On Monday the Egyptian government advocated for the increase in prison sentences given to perpetrators of FGM (Female Genital Mutilation) in the country. The Egyptian cabinet approved the bill on Sunday and now it must be passed by parliament to become law.
The new law will ensure that a jail term of seven years is handed to perpetrators of FGM in Egypt, that is people who perform the FGM procedure. The other perpetrators of FGM being those who escort a girl or woman to undergo the procedure will serve a three year jail term.
Under the 2008 law which has been in effect till now, it was punishable by three months to two years in prison. That law had been enacted after an 11 year old girl had died following an FGM procedure.
This current increase in the punishment was inspired by another death. A 17 year old girl had died from complications during an FGM operation in a private hospital in Suez province.

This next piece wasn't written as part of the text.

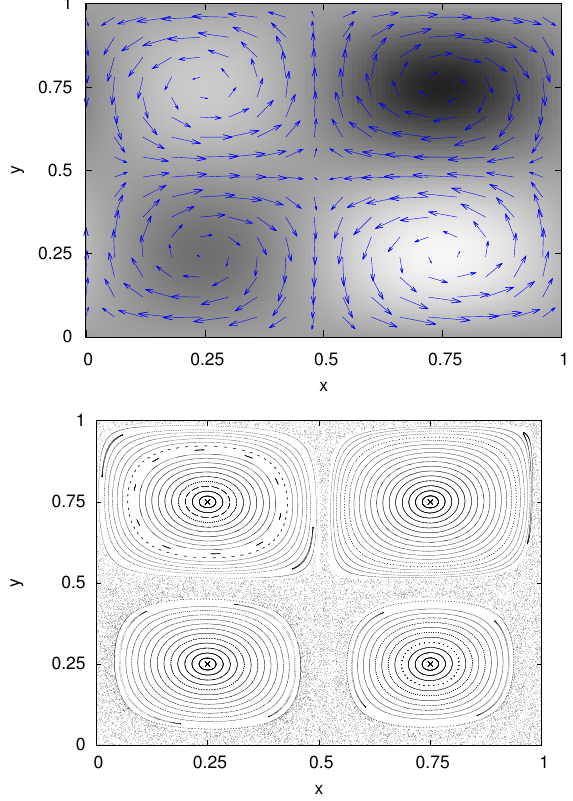
Fig. 1. Top panel shows the velocity field (arrows) and the height field (shaded) of the linear shallow water equations for typical initial conditions used in this paper. We will focus on Lagrangian dynamics near the saddle at ( x,y ) = (0 . 5 , 0) and the center at (x,y) = (0 . 25 , 0 . 25) . The Poincar´e plot at the bottom shows a number of different orbits - some quasiperiodic orbits on invariant circles, some periodic orbits, and some chaotic orbits near the two separatrices at x = 0 . 5 and y = 0 . 5 . This plot shows that some part of the phase space for the Lagrangian trajectories is chaotic while some is regular. leads to initial Gaussian distributions being distorted into “annulus” shaped non-Gaussian distributions (see, e.g., Fig. 4). 2. The shear effect is the basic feature of the time-independent flow and the time-dependent flow modifies it 110 only slightly. Thus trajectories near the centre contain information mostly about the first Fourier mode u 0 and much less about the other modes u 1 ,v 1 ,h 1 . This will again be revealed by the posterior distributions of these variables. 3. The middle panel shows dynamics near the separatrix at x = 0 . 5 . We note that the origin of the saddle effect in data assimilation is not just the divergence near the saddle which is a purely linear effect, but the 115 “differential divergence” (as shown by the distortion of the line of initial conditions in the small inset on top right). It is the latter of the two that leads to non-Gaussian distributions.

Women right’s activists have, of course, lauded the governments decision but some share fears that the law may shroud the practice in even greater secrecy and drive the perpetrators of the act further underground.
Dalia Abd El-Hameed of the EIPR told the Thomson Reuters Foundation;
“It will also decrease the rate of reporting FGM cases, as imposing a punishment on whoever escorts a girl to have the operation will make families fear reporting cases.”
Despite the renewed efforts of various governments, FGM still affects an estimated 140 million girls and women across a swathe of Africa and parts of the Middle East and Asia. Reda al-Danbouki of the Egyptian group Women’s Centre for Guidance and Legal Awareness bsaid that the government needs to go a step further from stiffening laws.
She says; “Many people still link the idea of honour with female circumcision, so it is not about stiffening the law as much as addressing people’s mindsets,”.
True as that may be, it still helps to know the government is fighting on the side of women.